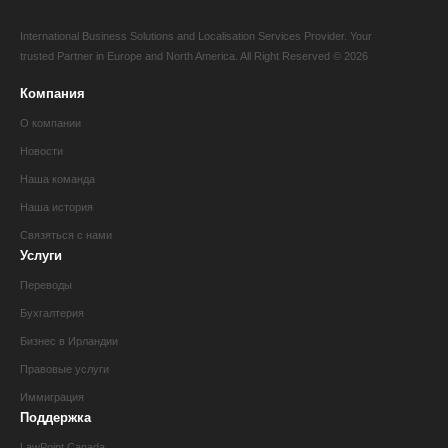
International Business Solutions and Localisation Services Provider. Your
trusted Partner in Europe and North America. All Right Reserved © 2026
Компания
О компании
Новости
Наша команда
Наша история
Связяться с нами
Услуги
Переводы
Бухгалтерия
Бизнес в Ирландии
Правовые услуги
Иммиграция
Поддержка
LawPoint Canada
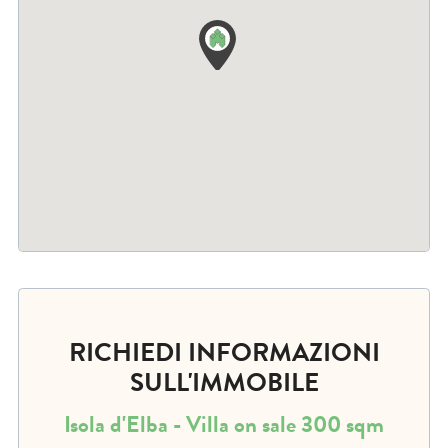
RICHIEDI INFORMAZIONI
SULL'IMMOBILE
Isola d'Elba - Villa on sale 300 sqm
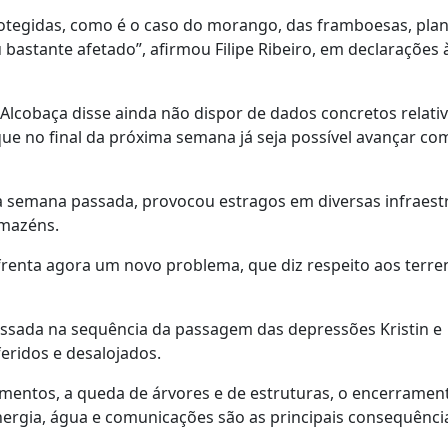
protegidas, como é o caso do morango, das framboesas, pla
u bastante afetado”, afirmou Filipe Ribeiro, em declarações 
 Alcobaça disse ainda não dispor de dados concretos relat
ue no final da próxima semana já seja possível avançar co
 na semana passada, provocou estragos em diversas infraest
rmazéns.
enfrenta agora um novo problema, que diz respeito aos terr
sada na sequência da passagem das depressões Kristin e
ridos e desalojados.
pamentos, a queda de árvores e de estruturas, o encerramen
 energia, água e comunicações são as principais consequênci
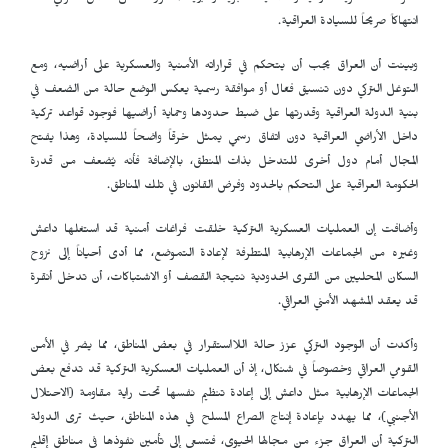
انتهاكاً صريحاً للسيادة العراقية.
وبينت أن العراق يجب أن يتحكم في قراراته الأمنية والعسكرية على أراضيه، ومع
التوغل التركي دون تنسيق فعّال أو موافقة رسمية يعكس الوضع حالة من الضعف في
بنية الدولة العراقية وقدرتها على ضبط حدودها وحماية أراضيها فوجود قواعد تركية
داخل الأراضي العراقية دون اتفاق رسمي يمثل خرقاً واضحاً للسيادة، وهذا يفتح
المجال أمام دول أخرى للتدخل بذات المنطق، بالإضافة فأنه يُضعف من قدرة
الحكومة العراقية على التحكم بالحدود وفرض القانون في تلك المناطق.
وأضافت إن العمليات العسكرية التركية خلقت فراغات أمنية قد استغلها داعش
وغيره من الجماعات الإرهابية المتطرفة لإعادة التموضع، مما أدى أحياناً إلى نزوح
السكان المحليين من القرى الحدودية نتيجة القصف أو الاشتباكات، أن تدخل أنقرة
قد يعقد المشهد الأمني العراقي.
وأكدت أن الوجود التركي عزز حالة اللااستقرار في بعض المناطق، مما يضر في الأمن
القومي العراقي وخصوصاً في شنكال، إذ أن العمليات العسكرية التركية قد تدفع بعض
الجماعات الإرهابية مثل داعش إلى إعادة تنظيم نفسها تحت راية مقاومة (الاحتلال
الأجنبي)، مما يهدد بإعادة إنتاج الصراع المسلح في هذه المناطق، حيث ترى الدولة
التركية أن العراق جزء من مجالها الحيوي، فتسعى إلى تأمين نفوذها في مناطق إقليم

=== ABOUT THIS EXERCISE ===
From the entries above, select each line containing the string "للسيادة".

=== EXERCISE SOLUTION ===
انتهاكاً صريحاً للسيادة العراقية.
داخل الأراضي العراقية دون اتفاق رسمي يمثل خرقاً واضحاً للسيادة، وهذا يفتح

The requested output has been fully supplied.